There are a lot of bars on the ship, but some of them serve as little more than corridors through which passengers pass on their way from the Britannia Restaurant to the Royal Court Theatre and vice versa. The Cafe Carinthia, Chart Room, Midships Bar and Champagne Bar are so similarly shaped, sized and situated that I have to read the name plate of the room on the wall to know in which I am.
The ship's library has gotten a lot of attention as being the first two-story venue at sea, and true to its word, Cunard has created a gorgeous two-deck space just off the atrium. The much-anticipated spiral stairway with its Tiffany-style dome is beautifully executed, but it is very large and takes up floor space that could have been used for additional bookcases, chairs or desks. Is it essential to the operation of the Library? Probably not, but it is eye-catching. It's well-stocked, offering fiction, nonfiction, and large sections of travel books, books on the sea and biographies. While the room is open 24 hours, the bookcases are locked when the library is not attended. By the way, don't miss the special writing desks; they're tucked in a corner, overlooking the sea. And the comfortable leather armchairs are a terrific place to read a book.
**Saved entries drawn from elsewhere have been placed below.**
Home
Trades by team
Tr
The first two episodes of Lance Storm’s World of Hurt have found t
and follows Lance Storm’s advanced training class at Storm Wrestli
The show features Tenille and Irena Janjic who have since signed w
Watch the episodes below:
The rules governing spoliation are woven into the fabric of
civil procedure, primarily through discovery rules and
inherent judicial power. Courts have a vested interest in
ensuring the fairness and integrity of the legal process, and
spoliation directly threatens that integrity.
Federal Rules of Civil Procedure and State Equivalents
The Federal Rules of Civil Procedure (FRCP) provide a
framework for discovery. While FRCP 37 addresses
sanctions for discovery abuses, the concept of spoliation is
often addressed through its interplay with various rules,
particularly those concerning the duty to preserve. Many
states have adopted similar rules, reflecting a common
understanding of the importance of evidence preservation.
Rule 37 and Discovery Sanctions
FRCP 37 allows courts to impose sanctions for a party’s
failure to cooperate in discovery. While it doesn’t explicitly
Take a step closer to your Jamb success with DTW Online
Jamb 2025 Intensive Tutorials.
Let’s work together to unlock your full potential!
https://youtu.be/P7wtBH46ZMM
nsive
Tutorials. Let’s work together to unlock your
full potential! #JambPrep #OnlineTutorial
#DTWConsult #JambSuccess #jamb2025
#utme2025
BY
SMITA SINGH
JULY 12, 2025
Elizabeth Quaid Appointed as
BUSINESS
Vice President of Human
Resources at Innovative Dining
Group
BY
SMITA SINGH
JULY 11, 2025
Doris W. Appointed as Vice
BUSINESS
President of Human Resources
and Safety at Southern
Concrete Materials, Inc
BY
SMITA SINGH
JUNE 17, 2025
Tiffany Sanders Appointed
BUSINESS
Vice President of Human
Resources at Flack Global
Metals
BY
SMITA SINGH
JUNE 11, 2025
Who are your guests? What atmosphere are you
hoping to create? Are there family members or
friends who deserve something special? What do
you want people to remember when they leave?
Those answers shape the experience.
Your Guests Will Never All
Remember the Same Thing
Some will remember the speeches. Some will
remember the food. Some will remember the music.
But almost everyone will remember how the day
The size and attention to detail of the Library is a statement of Cunard's commitment to an activity that is relegated on some modern cruise ships to a couple of bookcases near an elevator lobby. This is non-revenue-producing space, and it is lavish and wonderful.
I'm not a great fan of Art Auctions at Sea, but if you're going to have them -- and as they are huge centers of profit for cruise lines, it's a tradition that will carry on -- it's better to offer them a gallery, as is here, for displaying the works. The arrangement is much better than on most ships, where you stumble across the stuff set up on easels in bars, lounges and stairwells.
Another big favorite is the Commodore Club. This lounge was a smash hit when QM2 debuted, and it's even better now! The bar is longer with more stools. The room is deeper and can accommodate more people. While not dominated by a single model like the one on QM2, the room is decorated with models and paintings of Cunard ships and not just the famous old ocean liners. I was delighted to find a model of the Cunard Countess, which many former passengers remember with fondness.
Another Cunard tradition that has improved on Queen Victoria is its pub. I love the Golden Lion Pub, a great evocation of a Victorian public house. Am I the only person who sees this as the Queen Victoria's own Queen Vic, the pub in Eastender's, England's most popular soap opera? With beers, ales and a stout on draft (Guinness, Boddington's, Beck's, Stella Artois, Budweiser, Bass Ale), as well as darts and pub food at lunch, this is a great place and is popular throughout the day. Like all other bars and public rooms on the ship (with two exceptions: Churchill's Cigar Bar and the Empire Casino), it is smoke-free. (Outside the Golden Lion Pub, however, there are tables and chairs, which are technically in the Casino, one of the smoking-permitted areas on the ship.)
Tomorrow, we have our second day at sea. Cunard has a superb enrichment program, and I am looking forward to John Maxtone-Graham's lecture on the Titanic, Giancarlo Impiglia's talk on Cunard Line's revival of Art Deco, and Tatiana Faberge's session on her family's ties to the imperial Russian family and its generations-long jewelry business. And these are only a handful of the offerings!
A retired security analyst will speak on the Falklands War while other offerings include a classical piano recital, a class for beginning computer users, a watercolor arts class, team trivia and, of course, snowball jackpot bingo.
Too many activities, and too little time!